Pamela Wyn Shannon: Courting Autumn

Pamela Wyn Shannon
Courting Autumn
Girlhenge
2007-09-01

The first time I listened to Courting Autumn all the way through, I happened to be raking the lawn. It hit me, about midway, that nearly every song on this delicately shaped, luminously lovely album had some sort of reference to leaves. I’d drag the rake over the grass, and hear Wyn Shannon murmur “the season’s leaf/is gold and red”. I’d pile the colorful mess up onto the tarp and she would observe, “I pull the leaves from my tangled hair/the gusty windstorm had blown them there”. Laboriously, I’d drag them into the woods, and there would be Wyn Shannon right with me, whispering about “The falling acorn/the bent leaf erodes/the wet mossy bark”. “Enough with the bloody leaves,” I might have muttered, once, but really, this was quite a calming accompaniment, artfully arranged with Wyn Shannon’s picked guitars, hints of string, trembling shepherdy flutes.

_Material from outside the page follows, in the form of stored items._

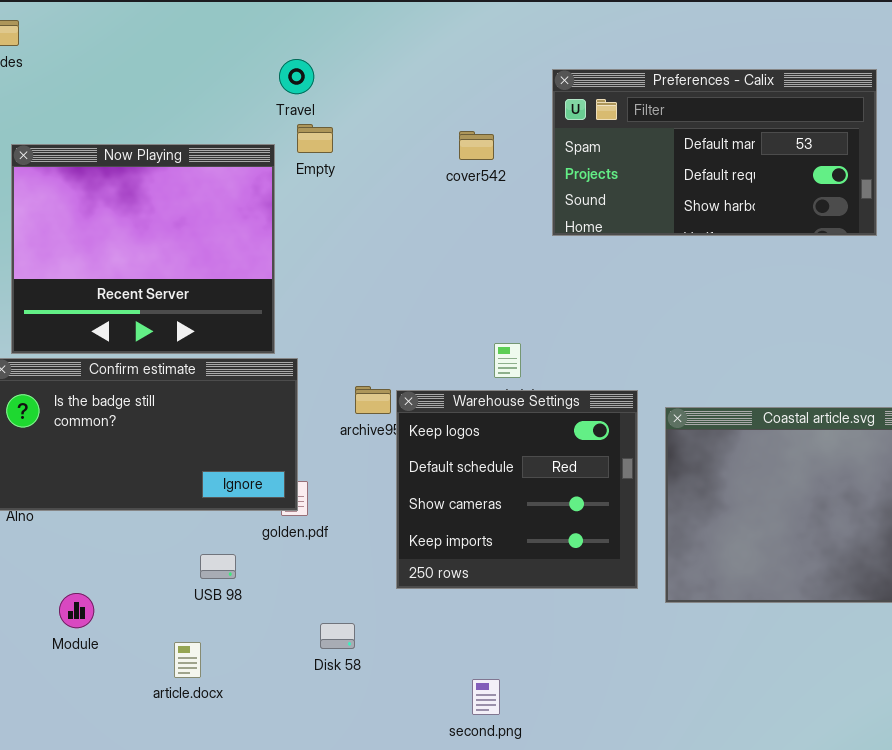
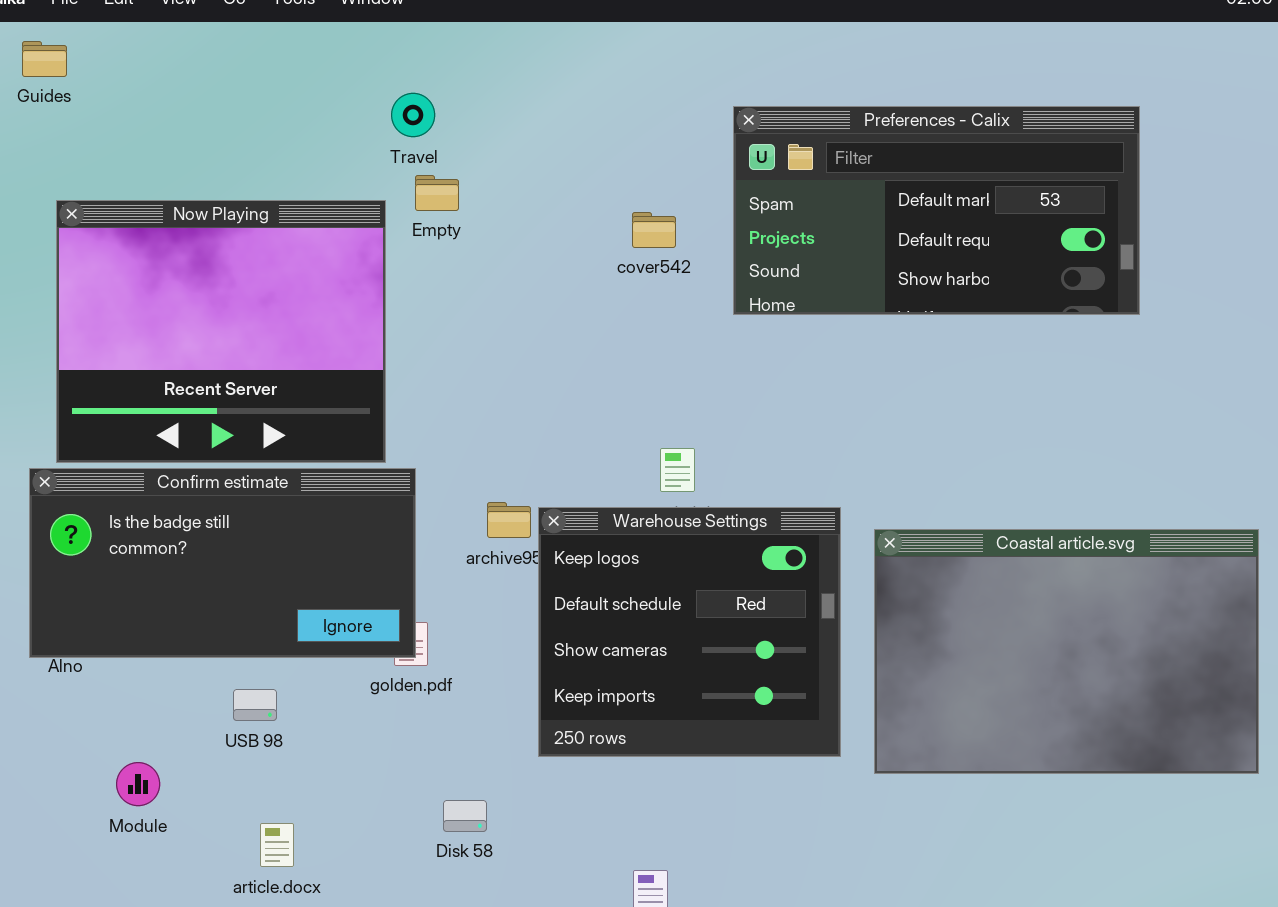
cover542: [459,131,494,160] -> [632,212,676,248], moved
USB 98: [200,554,236,579] -> [233,689,277,721], moved

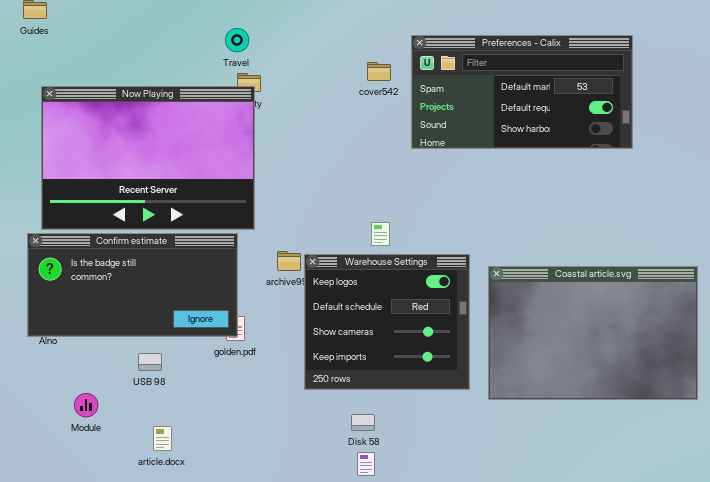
Now Playing: [56,200,386,463] -> [41,86,255,230], resized
cover542: [632,212,676,248] -> [367,62,391,81], moved
Disk 58: [443,800,487,832] -> [351,414,375,431], moved

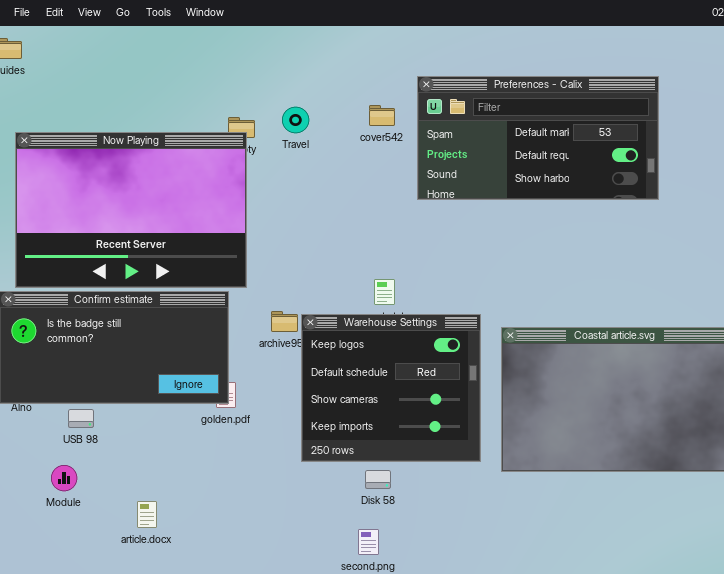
Travel: [225,28,249,52] -> [282,107,309,133], moved
USB 98: [138,353,162,371] -> [68,409,94,428], moved
Disk 58: [351,414,375,431] -> [365,470,391,489], moved

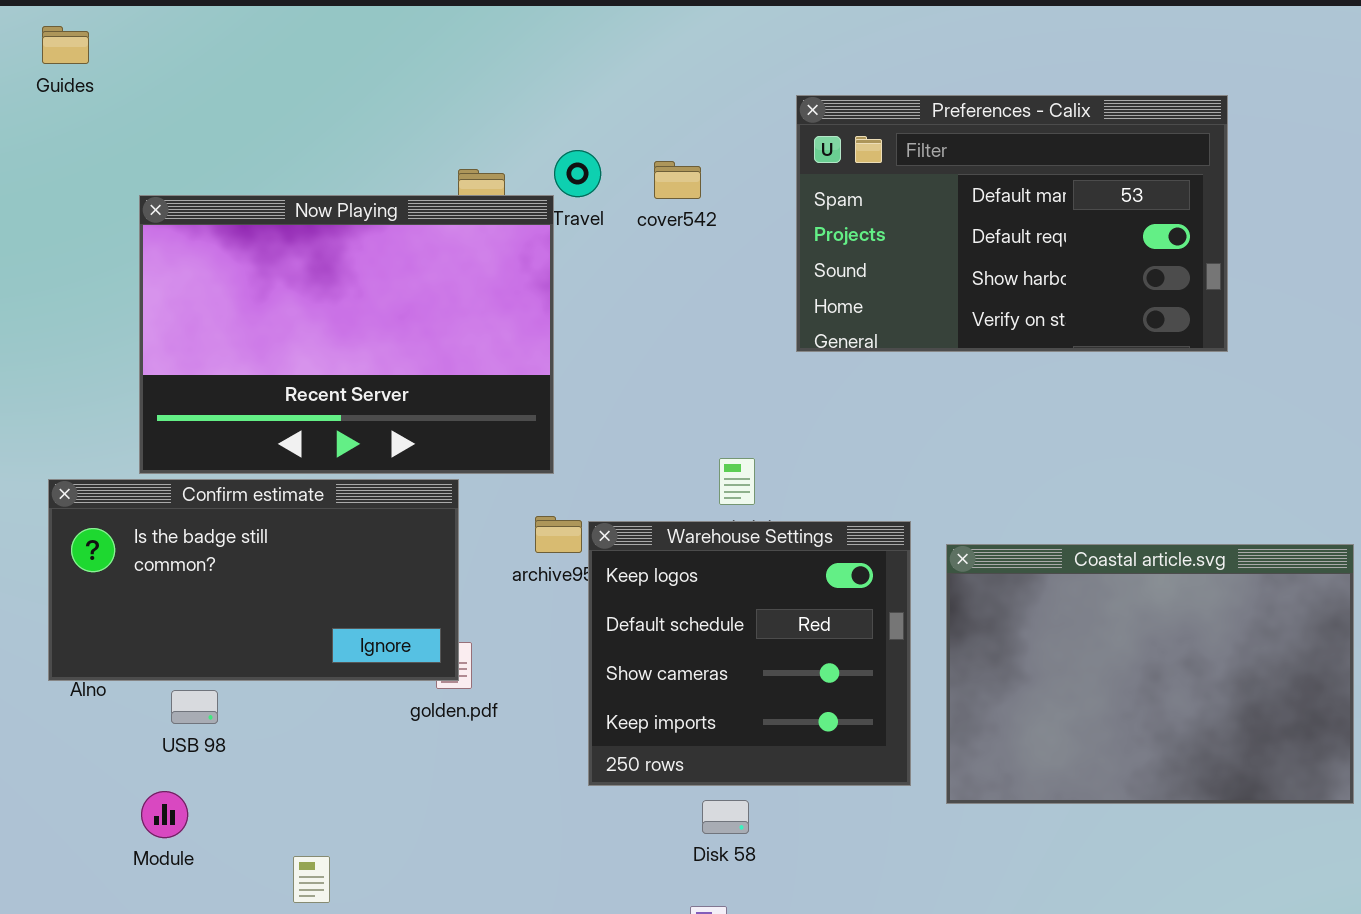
Preferences - Calix: [417,76,659,200] -> [796,95,1228,352], resized
cover542: [369,105,395,126] -> [654,161,701,199], moved
Now Playing: [15,132,247,288] -> [139,195,554,474], moved

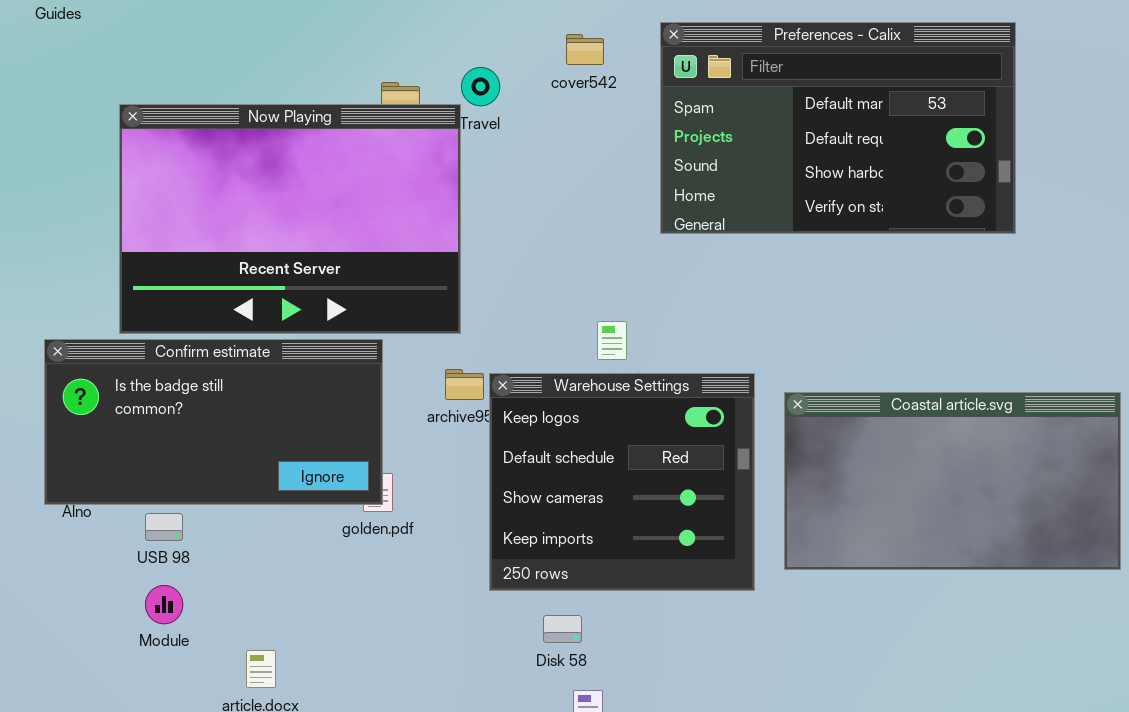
cover542: [654,161,701,199] -> [566,34,604,65], moved
Coastal article.svg: [946,544,1354,804] -> [784,392,1121,570], resized
Module: [141,791,188,838] -> [145,585,183,624], moved
Disk 58: [702,800,749,834] -> [543,615,582,643], moved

Even the otherworldly cuts, like standout “Netherworld” had a grounding in crisp, blustery autumn, its plucks and bends rough as twigs, its surges of strings as melancholy as October winds. The leaves stand in as a metaphor for mortality, the passage of time, the fading of love, and yet, they are also leaves, described with the exactness and specificity that only country people can muster. That made sense since Wyn Shannon is almost a neighbor, making her home in Amherst, Ma. and recording just down the road in Brattleboro and Putney. She’s probably done some raking herself this month, perhaps with the very same tunes keeping her company, on the iPod, as the short days fade.